Data object serialization in C++ has been something that's been bugging me for a long time. I'm developing a distributed memory management library named Kelpie in C++ that sits on top of an RDMA/RPC communication library for HPC named Nessie that's in C. Nessie is a solid library and does a number of low-level things that make my life easier and my code portable to different HPC platforms. However, since it's written in C, there have been a number of times where I've had to do awkward things to interface my C++ code to it. Serialization is one major sore point with me. Nessie uses XDR for serialization, which doesn't work with C++ strings, and just feels cumbersome. I decided to write up a little benchmark to measure how well different, popular serialization libraries performed so I could convince the Nessie developers to support something else.
Serialization is the process of converting a data structure you're using into a contiguous series of bites that can be transported over the network and revived into an object on the remote side without any additional information. This process often takes into account hardware architecture differences between the source and destination (byte endianness and word widths), as well as conversions between different programming languages. Some serialization libraries use a definition file to generate code for your application, while others provide hooks for you to easily define how objects get serialized in your code. I experimented with four main serialization libraries in this experiment.
There are other serialization libraries out there that I've experimented with but excluded from this test (thrift, avro, capn proto, flat buffers, etc.). Each library requires a good bit of tinkering to setup and incorporate into a test. I'd like to revisit them at some point for a bigger comparison.
I'm only interested in seeing how well these libraries perform when using the types of data structures I frequently ship in my Kelpie library. My messages usually send a small number of (integer) default values followed by a series of id/string data entries. The test program generates all the application data at start time and then proceeds to serialize different amounts of input by changing how many id/string data entries are packed. Packing for me involves all steps in converting my application's data into a buffer that my RDMA library can transmit. In Boost, Serial, and PB, this RDMA buffer requirement involves copying the packed data to a memory location that is suitable for transmission (XDR allows me to write directly to the buffer).
In separate tests I measure the encode/decode times, as well the size of the packed data that would be transmitted over the network. The packed message size shows that PB performs compression and achieves a noticeable improvement over the other libraries at all sizes. Boost carries the most overhead. Message size is important to me in Kelpie, as there are sizable communication penalties if you can't fit a message in a single MTU. Beyond fitting everything into an MTU, the differences between the libraries aren't that significant.
Encoding/Decoding speed however, is very important to me as every step in the communication path counts towards the latency of my operations. I was surprised and impressed by both XDR and PB: they both performed well and were significantly better that Boost and Serial at the left end of the plot where I care the most.
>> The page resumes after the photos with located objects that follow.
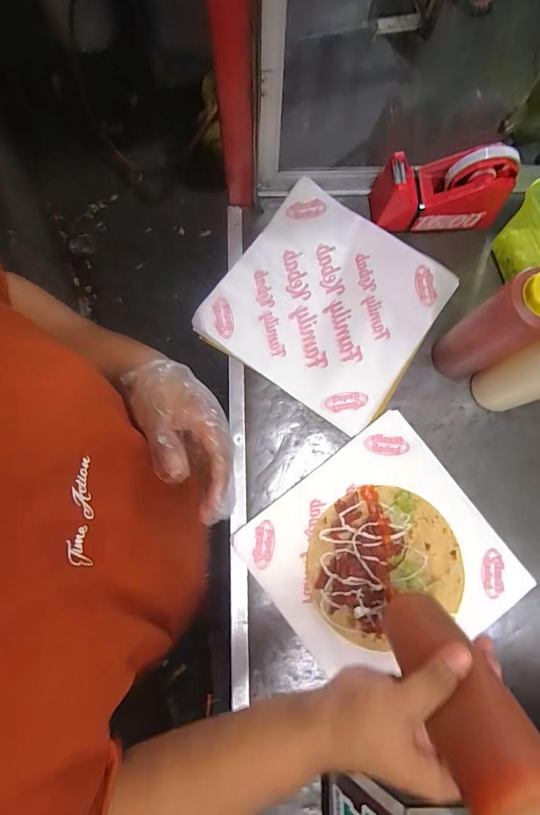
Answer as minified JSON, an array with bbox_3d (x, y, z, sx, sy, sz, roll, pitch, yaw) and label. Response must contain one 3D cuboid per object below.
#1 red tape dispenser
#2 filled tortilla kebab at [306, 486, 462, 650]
[{"bbox_3d":[0.215,-0.274,0.510,0.156,0.091,0.064,0,83,0],"label":"red tape dispenser"},{"bbox_3d":[0.127,0.173,0.465,0.172,0.023,0.155,-29,81,-6],"label":"filled tortilla kebab"}]

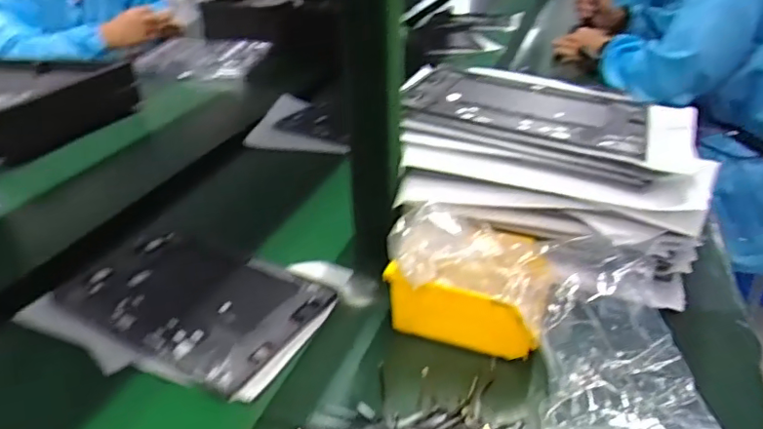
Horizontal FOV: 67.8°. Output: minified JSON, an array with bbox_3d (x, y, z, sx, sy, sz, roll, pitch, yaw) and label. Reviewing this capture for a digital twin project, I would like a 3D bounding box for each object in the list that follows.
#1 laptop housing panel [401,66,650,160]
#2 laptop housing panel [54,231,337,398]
[{"bbox_3d":[0.155,-0.117,0.619,0.252,0.013,0.168,15,33,19],"label":"laptop housing panel"},{"bbox_3d":[-0.199,0.085,0.590,0.273,0.009,0.159,17,36,28],"label":"laptop housing panel"}]

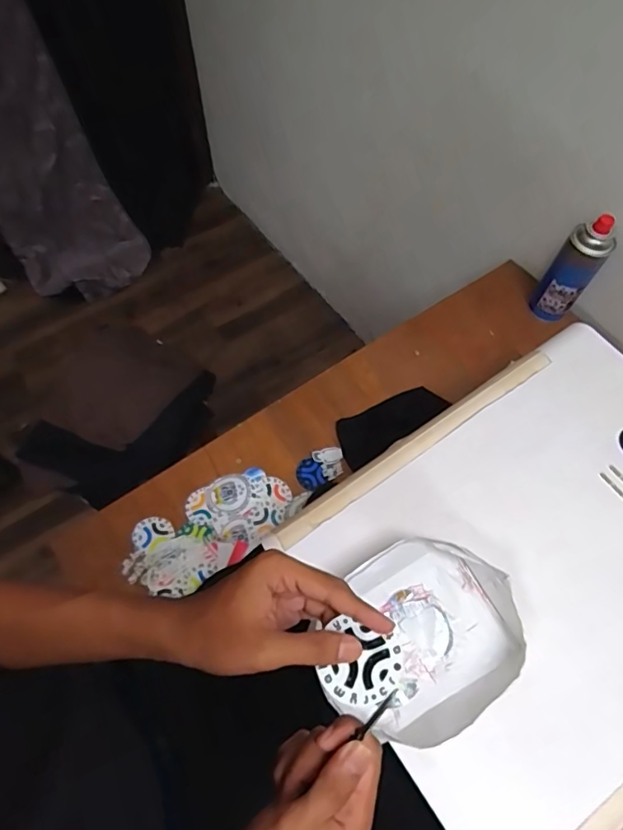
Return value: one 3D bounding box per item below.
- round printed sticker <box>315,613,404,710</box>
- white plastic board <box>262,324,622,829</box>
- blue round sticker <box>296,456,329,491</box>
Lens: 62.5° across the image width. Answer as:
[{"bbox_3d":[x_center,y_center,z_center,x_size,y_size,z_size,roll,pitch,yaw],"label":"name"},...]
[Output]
[{"bbox_3d":[0.034,0.171,0.349,0.053,0.004,0.050,11,72,15],"label":"round printed sticker"},{"bbox_3d":[0.267,0.150,0.550,0.500,0.020,0.399,-32,69,-13],"label":"white plastic board"},{"bbox_3d":[-0.002,0.088,0.761,0.039,0.005,0.048,-22,67,-9],"label":"blue round sticker"}]

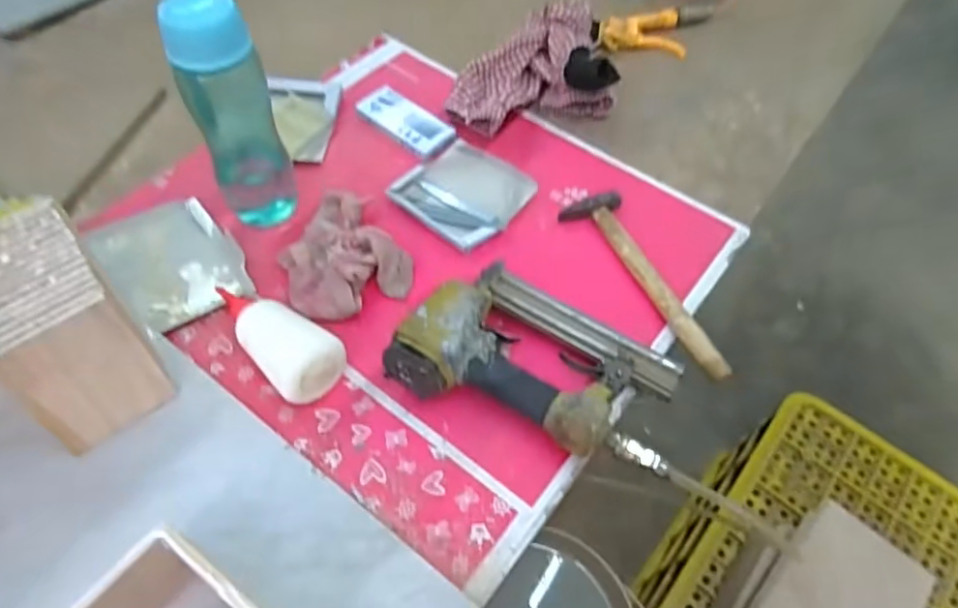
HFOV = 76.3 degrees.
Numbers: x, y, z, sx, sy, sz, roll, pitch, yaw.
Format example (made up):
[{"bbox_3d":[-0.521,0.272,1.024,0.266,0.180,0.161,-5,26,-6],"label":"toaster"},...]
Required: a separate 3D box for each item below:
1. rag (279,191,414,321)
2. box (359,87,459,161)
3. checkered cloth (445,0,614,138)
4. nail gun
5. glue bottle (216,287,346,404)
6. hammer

Decode times were another interesting story. XDR did very well for short messages and remained competitive with Cereal in larger messages. I was surprised PB did so poorly, even getting beat by Boost after 32 records were sent. Decode isn't as critical as encode (since the sender is free to do more work once the message leaves), but it does add to the communication cost.
Back to XDR?
I was pretty disappointed by these tests because I'd hoped that with all their shiny C++ features, newer libraries would outperform our aging XDR code. In some metrics that was true, but there was no universal winner in all situations: the air goes somewhere when you squeeze the balloon. It's important to point out here that these tests were designed to reflect my particular scenario, and are not meant to be an end-all test for comparing serialization libraries. Most people don't have my buffer challenges, and therefore would see different results. The best thing to do is code it up yourself and try it out with your own data.